## PROBLEM
From the entries below, copy every line holding the word "Rendered".

## SUPPLIED DATA
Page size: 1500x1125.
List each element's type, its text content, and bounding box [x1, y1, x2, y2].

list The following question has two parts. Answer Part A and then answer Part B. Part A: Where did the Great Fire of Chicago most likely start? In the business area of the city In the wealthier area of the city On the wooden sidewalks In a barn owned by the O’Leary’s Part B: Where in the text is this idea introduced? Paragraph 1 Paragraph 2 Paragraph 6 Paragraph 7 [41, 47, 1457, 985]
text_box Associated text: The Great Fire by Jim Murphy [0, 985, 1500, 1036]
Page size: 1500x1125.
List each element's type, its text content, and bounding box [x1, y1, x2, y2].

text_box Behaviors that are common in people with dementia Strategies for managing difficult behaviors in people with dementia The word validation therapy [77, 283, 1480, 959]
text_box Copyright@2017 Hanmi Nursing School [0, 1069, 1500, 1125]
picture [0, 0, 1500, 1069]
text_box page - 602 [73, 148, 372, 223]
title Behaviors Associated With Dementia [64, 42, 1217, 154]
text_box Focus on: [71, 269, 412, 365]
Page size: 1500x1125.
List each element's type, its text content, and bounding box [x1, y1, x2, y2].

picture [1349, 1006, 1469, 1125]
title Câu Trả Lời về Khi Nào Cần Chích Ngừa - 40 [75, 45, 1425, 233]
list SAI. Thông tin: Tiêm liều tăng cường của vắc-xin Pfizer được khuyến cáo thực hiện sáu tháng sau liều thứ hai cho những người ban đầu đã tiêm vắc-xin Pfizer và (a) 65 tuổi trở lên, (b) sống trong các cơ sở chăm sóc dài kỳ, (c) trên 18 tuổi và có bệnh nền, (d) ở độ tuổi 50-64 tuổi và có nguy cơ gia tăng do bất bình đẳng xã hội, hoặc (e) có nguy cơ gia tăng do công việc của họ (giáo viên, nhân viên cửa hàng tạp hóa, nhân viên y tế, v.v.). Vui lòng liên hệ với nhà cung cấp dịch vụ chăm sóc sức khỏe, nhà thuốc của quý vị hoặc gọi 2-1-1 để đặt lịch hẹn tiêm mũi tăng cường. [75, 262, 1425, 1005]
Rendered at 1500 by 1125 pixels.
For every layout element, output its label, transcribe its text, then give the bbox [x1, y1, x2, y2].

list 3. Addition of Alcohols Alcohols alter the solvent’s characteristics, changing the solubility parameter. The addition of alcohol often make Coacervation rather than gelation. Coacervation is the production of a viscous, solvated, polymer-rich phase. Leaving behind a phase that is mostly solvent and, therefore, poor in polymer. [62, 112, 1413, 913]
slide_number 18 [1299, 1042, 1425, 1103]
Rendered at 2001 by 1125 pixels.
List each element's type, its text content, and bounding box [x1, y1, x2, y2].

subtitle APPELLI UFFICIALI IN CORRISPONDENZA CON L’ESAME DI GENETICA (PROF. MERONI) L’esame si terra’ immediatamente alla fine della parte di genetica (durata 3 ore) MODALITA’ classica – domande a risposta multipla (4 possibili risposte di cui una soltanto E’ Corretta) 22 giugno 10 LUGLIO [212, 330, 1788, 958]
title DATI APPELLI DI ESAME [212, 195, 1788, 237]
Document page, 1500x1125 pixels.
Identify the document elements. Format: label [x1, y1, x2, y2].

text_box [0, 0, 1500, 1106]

## RESULT
Rendered at 1500 by 1125 pixels.
Rendered at 2001 by 1125 pixels.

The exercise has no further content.